Since we couldn’t afford to run two copies of EC2 instances, rolling it out gradually allowed us to gain confidence bit by bit. We’ll push out a small amount of traffic to validate it, let it sit for a few days, gain confidence from our instruments, and then reduce the cluster by 5%. Next, we’ll do it one by one, for three to four months.

It’s like a leapfrog game, a ratchet, where we take one step up, then one step down. It slows down the rollout, but in a good way. At the beginning, we’re going to have a 1.2 percent increment; At the end, we’re free to move in increments of 10, 20 percent.
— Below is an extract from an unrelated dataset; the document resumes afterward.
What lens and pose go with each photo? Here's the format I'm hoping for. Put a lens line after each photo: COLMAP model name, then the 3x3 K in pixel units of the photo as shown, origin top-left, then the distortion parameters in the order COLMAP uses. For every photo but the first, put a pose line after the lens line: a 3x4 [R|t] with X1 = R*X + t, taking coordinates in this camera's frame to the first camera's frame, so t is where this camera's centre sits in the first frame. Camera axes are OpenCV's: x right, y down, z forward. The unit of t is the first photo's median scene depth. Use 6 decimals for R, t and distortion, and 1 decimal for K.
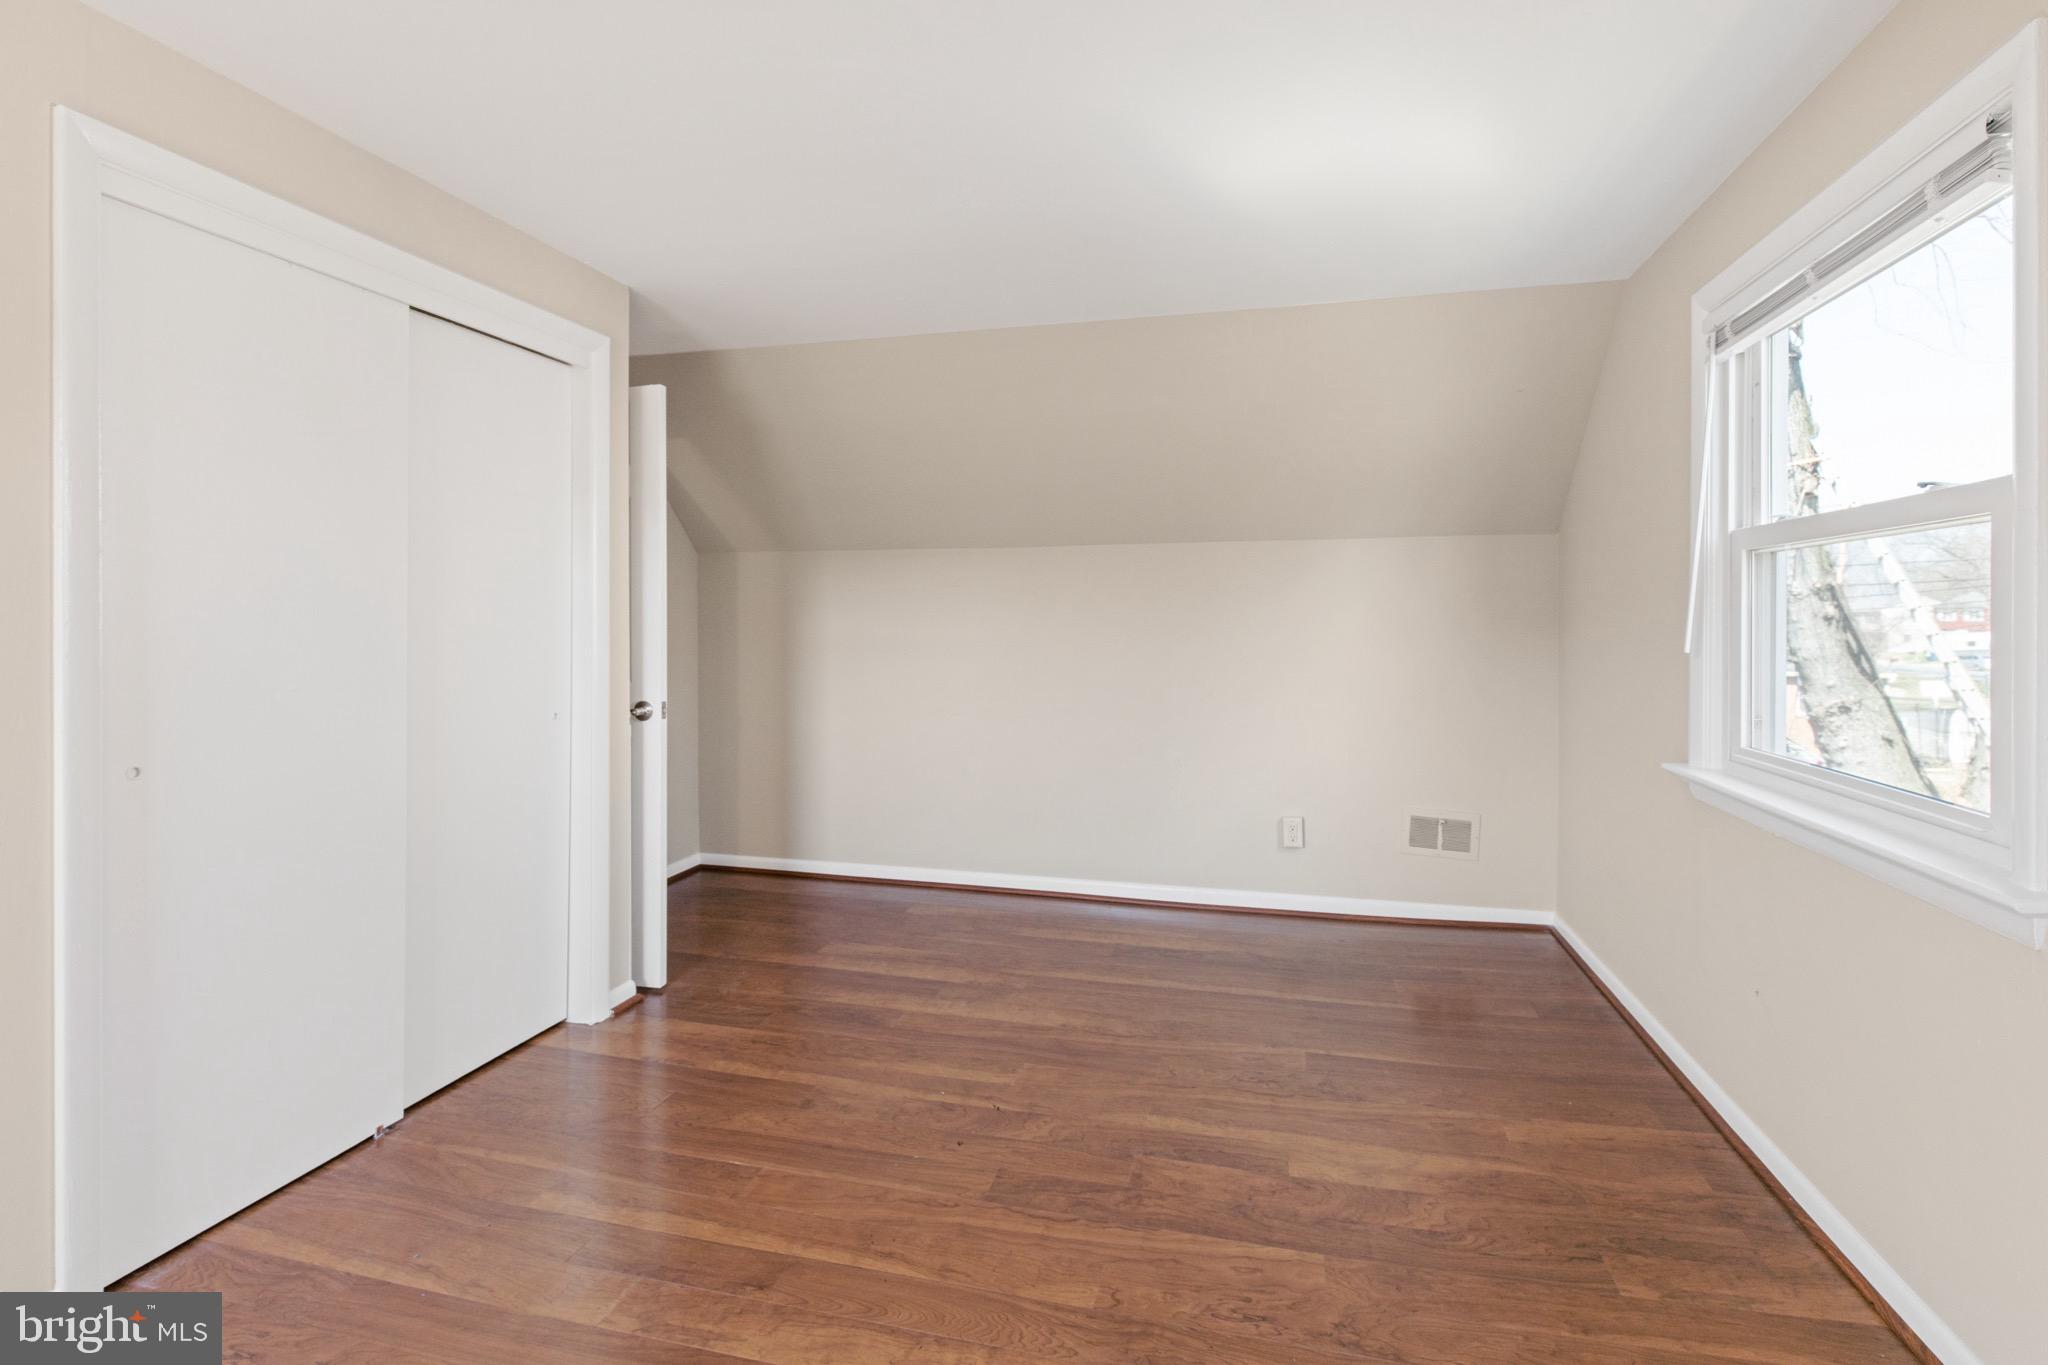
lens RADIAL K [[931.7, 0, 1037.3], [0, 931.7, 628.0], [0, 0, 1]] dist [0.002042, 0.000157]
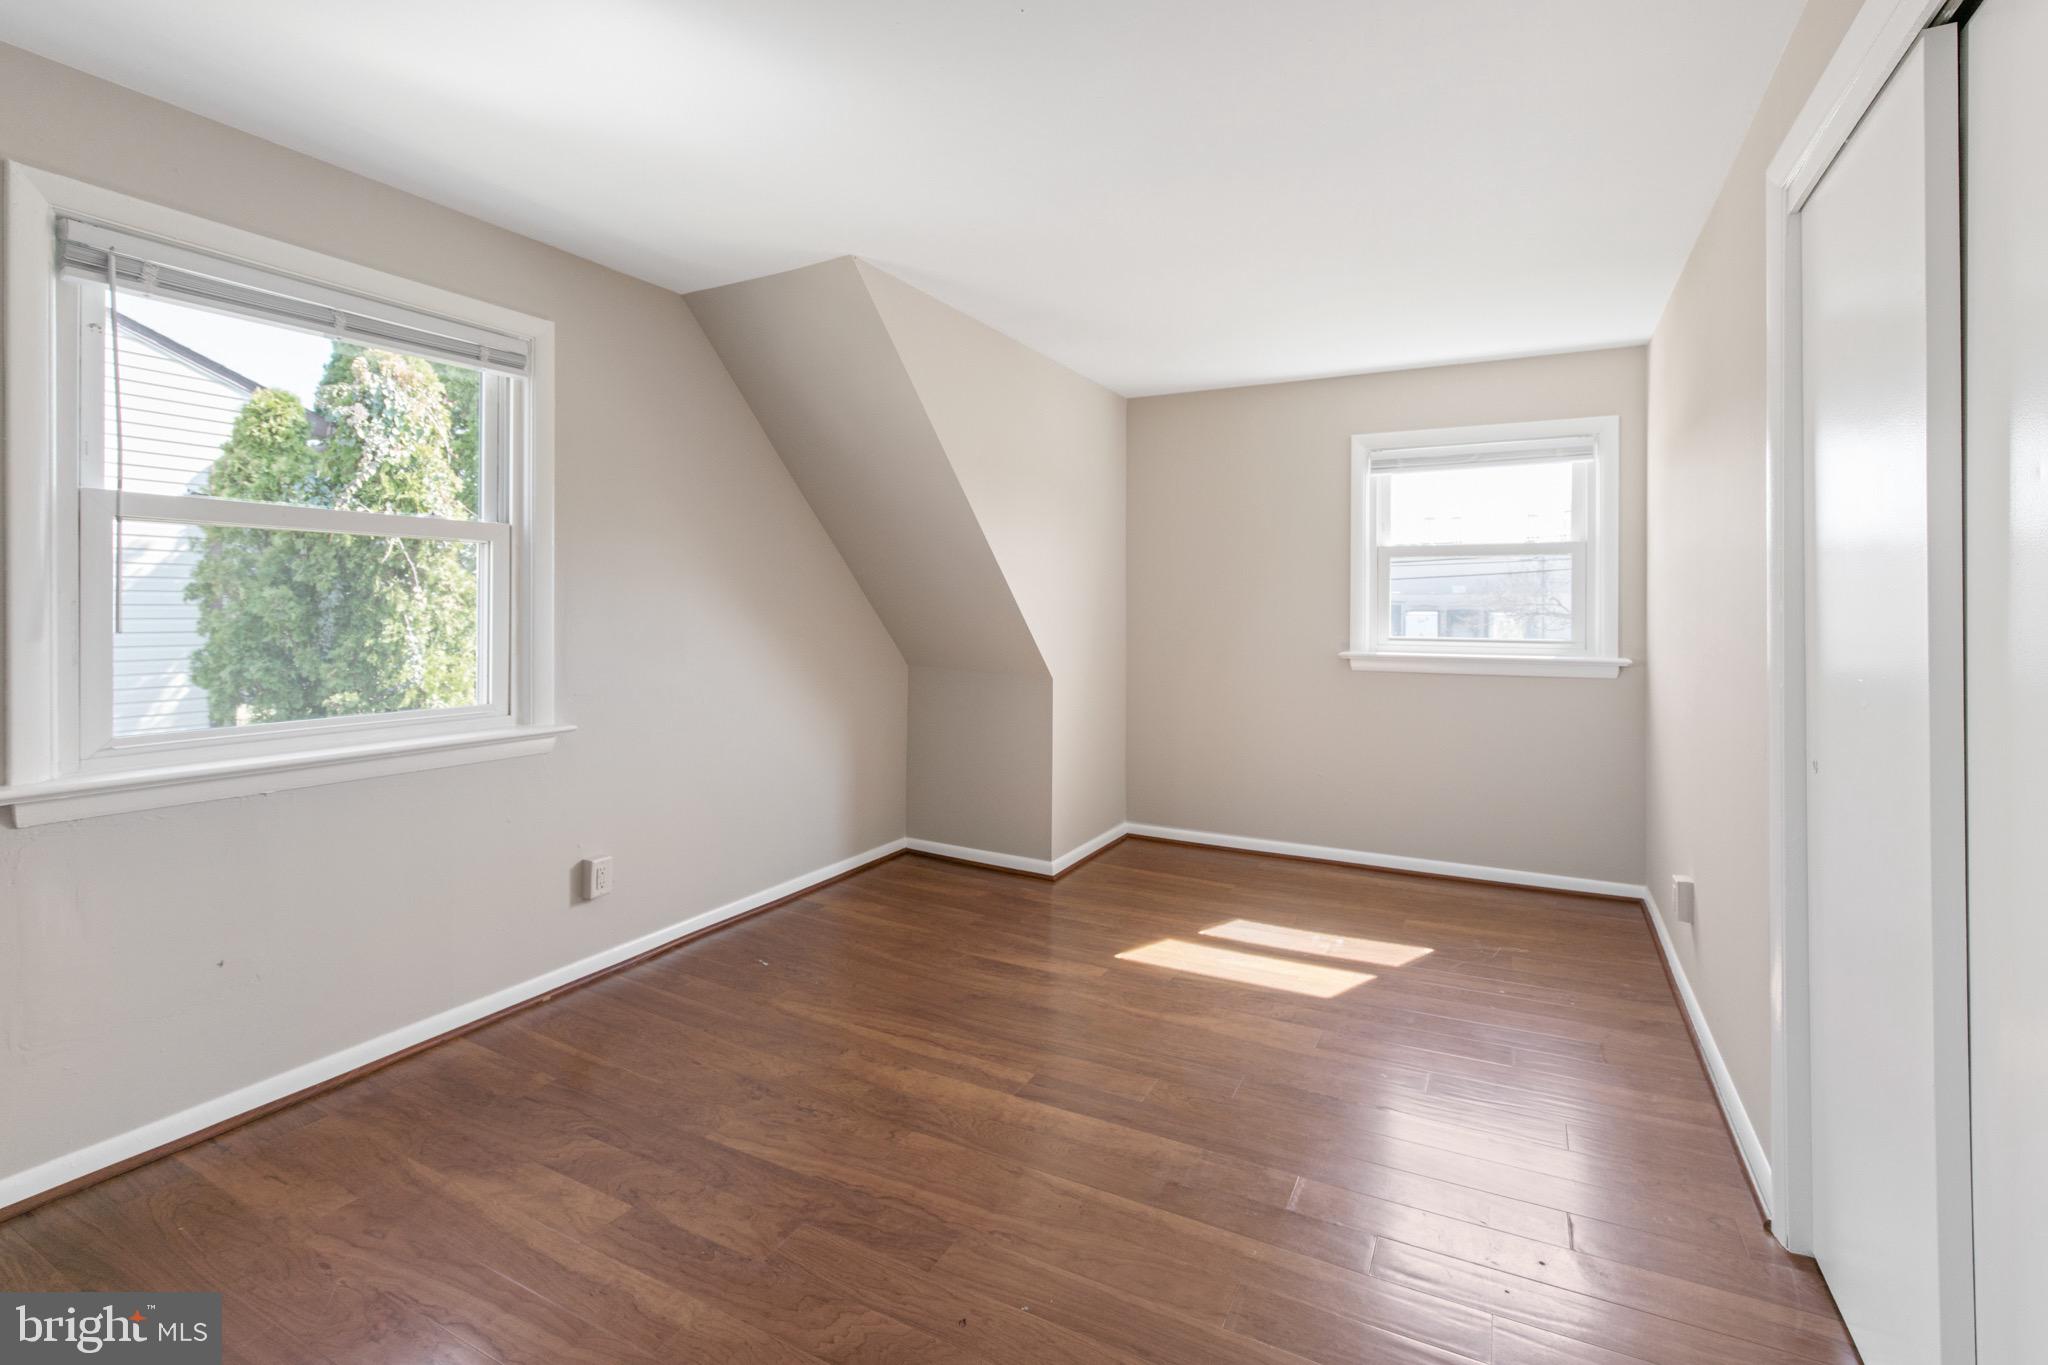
lens RADIAL K [[908.2, 0, 1029.2], [0, 908.2, 619.0], [0, 0, 1]] dist [0.000146, 0.000020]
pose [[-0.974714, -0.011012, 0.223183, -0.317220], [-0.005994, 0.999714, 0.023147, -0.014377], [-0.223374, 0.021224, -0.974502, 1.854305]]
Finally, we reached a point where we could tell our external agent layer to send 100 percent of the traffic to the new infrastructure. After nearly two years of effort, we are ready to open EC2 instances… However, old infrastructure still needs to be dealt with. It turns out we haven’t dealt with it. This singleton contains most of the API, and we have a lot of external users, but we also have internal services running. There is also the unknown question of how these internal services make requests to singleton. Now we have to look for these elves, find out why they talk to us, and how we can introduce them into new infrastructure. This step is frustrating because we thought it was done. But what I like about this is that it finally allows us to get a standard that really ensures that people want to request oil to our monomer in a consistent way. For us, this is a significant architectural improvement.

At present, we have fully entered Kubernetes and have seen some unintended consequences. Moving to the new scale level, we had to change a lot of things, including how we use Consul, networking, DNS configuration, Etcd clustering, node updates, and cluster auto-tuning.
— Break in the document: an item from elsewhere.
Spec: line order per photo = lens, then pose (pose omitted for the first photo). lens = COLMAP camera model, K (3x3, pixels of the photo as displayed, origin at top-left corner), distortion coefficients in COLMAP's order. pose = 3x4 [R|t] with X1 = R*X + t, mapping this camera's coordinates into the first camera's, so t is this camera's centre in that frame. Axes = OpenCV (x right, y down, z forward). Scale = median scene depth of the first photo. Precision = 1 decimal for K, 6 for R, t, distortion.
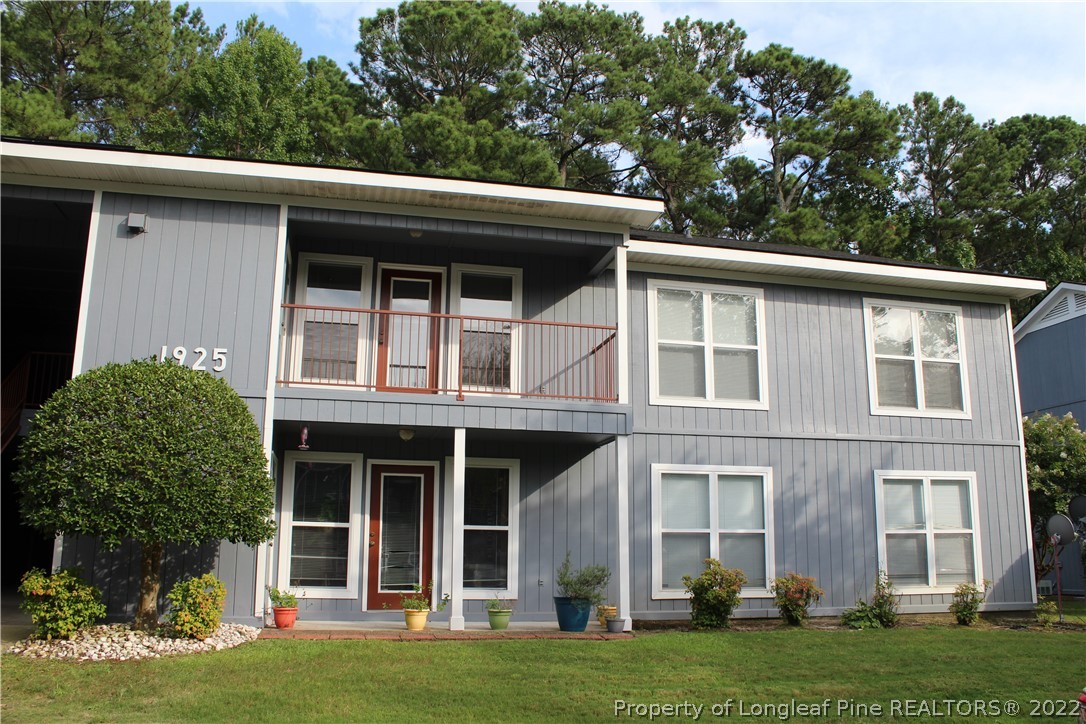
lens RADIAL K [[897.0, 0, 540.8], [0, 897.0, 373.8], [0, 0, 1]] dist [-0.163620, 0.147562]
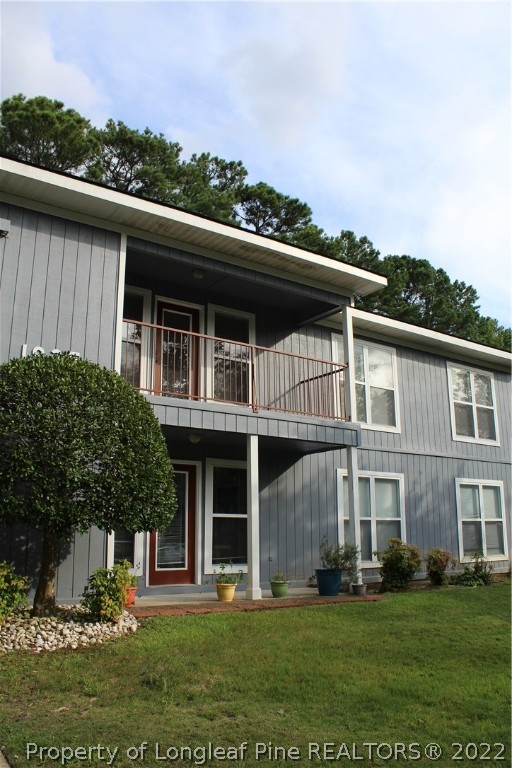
lens RADIAL K [[634.3, 0, 239.5], [0, 634.3, 389.1], [0, 0, 1]] dist [-0.163620, 0.147562]
pose [[0.933947, 0.076060, 0.349225, -0.337004], [-0.066426, 0.997009, -0.039499, 0.026435], [-0.351185, 0.013693, 0.936206, 0.147228]]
We are now well into Kubernetes and seeing some unintended consequences. We have reached new levels of scale and have had to change many things, including the way we use Consul, networking, DNS configuration, Etcd clustering, node updates, and our cluster autoexpander.

And we’re enjoying the unexpected. Having our singleton run on the same infrastructure as all the new services means that when building a common component, we can now bind it to Kubernetes. With faster iterations, we can have standard processes that everyone will benefit from. Just like we have recently modified our logging infrastructure and have all these latest logs available for free.

To sum up, we are now 100% using Kubernetes and it feels great. In the Kubernetes world, we have automatically expanded and scaled to make the background worker more resilient. Also, Kubernetes is forcing us to be more consistent, which is a good thing. Recently, I archived the internal Slack channel # classic-k8S-rollout. It was one of my favorite channels, and a bittersweet moment, but now, it’s time to move on.